Return-Path: <DQuevedo@uniFON.com.ar>
Envelope-To: python-list-request@python.org
Received: from [200.16.211.167] (helo=estcp.tcp.com.ar)
        by mail.python.org with esmtp (Exim 4.05)
        id 17rK7U-0007e7-00
        for python-list-request@python.org; Tue, 17 Sep 2002 11:18:32 -0400
Received: by noticias.unifon.com.ar with Internet Mail Service (5.5.2653.19)
        id <S6X3XHKB>; Tue, 17 Sep 2002 12:15:11 -0300
Message-ID: <A128D751272CD411BC9200508BC2194D019B6215@escpl.tcp.com.ar>
From: "Quevedo, Diego" <DQuevedo@uniFON.com.ar>
To: "'python-list-request@python.org'" <python-list-request@python.org>
Subject: subscribe
Date: Tue, 17 Sep 2002 12:15:33 -0300
Return-Receipt-To: "Quevedo, Diego" <DQuevedo@uniFON.com.ar>
MIME-Version: 1.0
X-Mailer: Internet Mail Service (5.5.2653.19)
Content-Type: multipart/alternative;
        boundary="----_=_NextPart_001_01C25E5D.1189FAE0"
"""

and here is the text/plain part:

"""
subscribe


Diego Quevedo
Gesti?n de Red
Tel: (54-11) 4324-9103
Cel: 15-5132-0135
dquevedo@unifon.com.ar
unifon








. . . . . . . . . . . . . . . . . . . . . . . . . . . . . . . . . . . . . .
. . . . . . . . . . . . . . . . . . . . . . . . . . . . . . . . . . . . . .
. . . . . . . . . . . . . . .
ADVERTENCIA

La informaci?n contenida en este mensaje y cualquier archivo anexo al mismo,
son para uso exclusivo del destinatario y pueden contener informaci?n
confidencial o propietaria, cuya divulgaci?n es sancionada por la ley.

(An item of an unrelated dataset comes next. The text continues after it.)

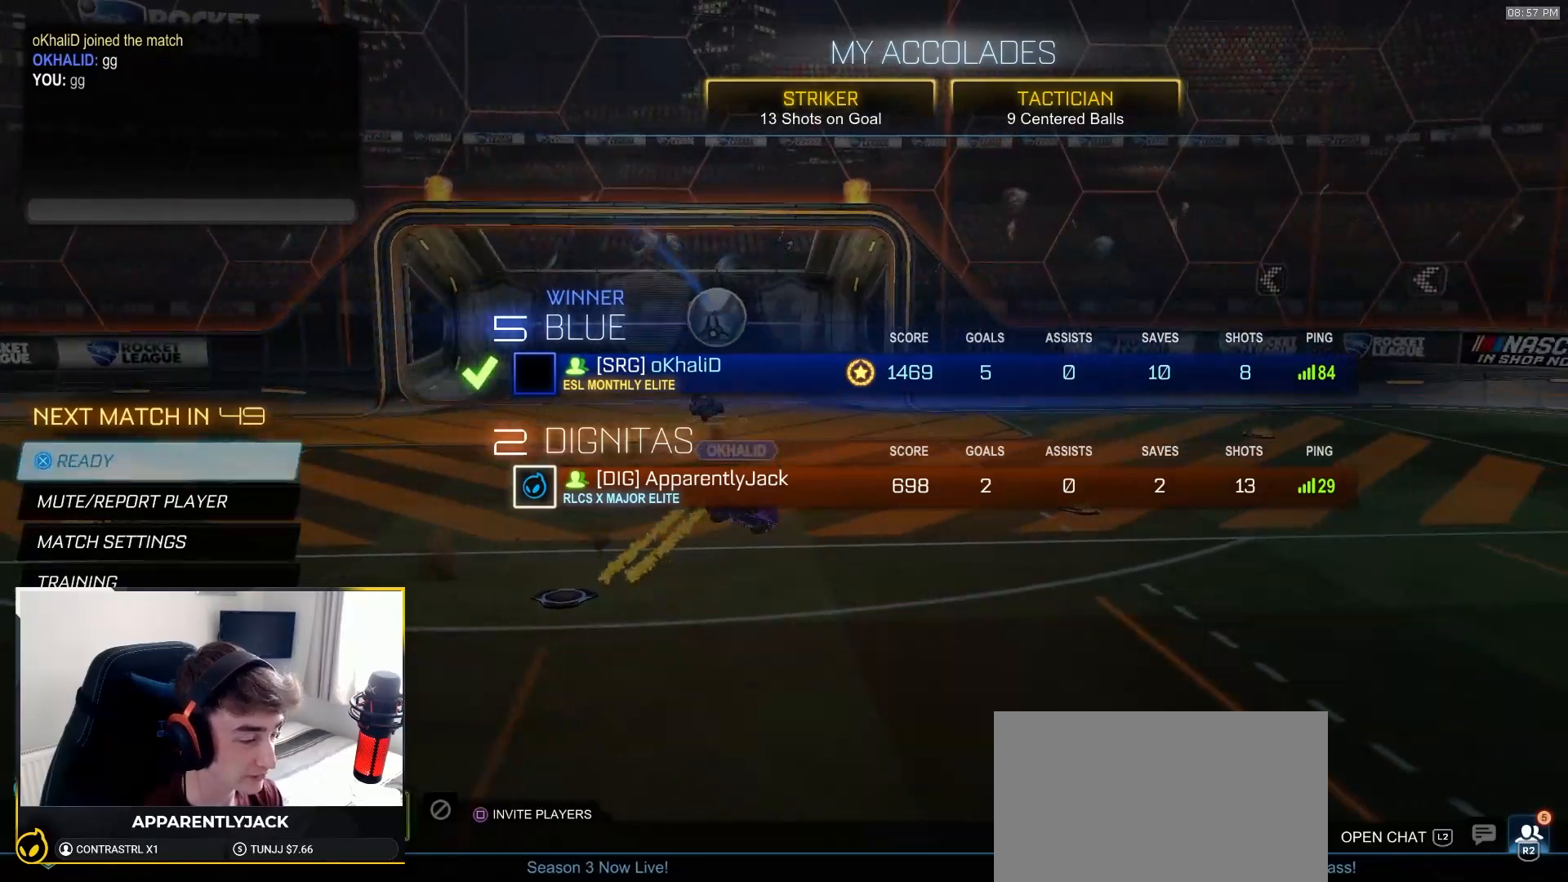
{"buttons": [], "left_stick": "center", "right_stick": "center", "events": [[350, "CROSS", "up"]]}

Si Ud. No es uno de los destinatarios consignados o la persona responsable
de hacer llegar este mensaje a los destinatarios consignados, no est?
autorizado a divulgar, copiar, distribuir o retener informaci?n (o parte de
ella) contenida en este mensaje. Por favor notif?quenos respondiendo al
remitente, borre el mensaje original y borre las copias (impresas o grabadas
en cualquier medio magn?tico) que pueda haber realizado del mismo.

Todas las opiniones contenidas en este mail son propias del autor del
mensaje y no necesariamente coinciden con las de Telef?nica Comunicaciones
Personales S.A. o alguna empresa asociada.

Los mensajes electr?nicos pueden ser alterados, motivo por el cual
Telef?nica Comunicaciones Personales S.A. no aceptar? ninguna obligaci?n
cualquiera sea el resultante de este mensaje.

Muchas Gracias.
"""

And I'm not even showing the text/html part -- good *grief*!

        Greg
-- 
Greg Ward <gward@python.net>                         http://www.gerg.ca/
Yield to temptation; it may not pass your way again.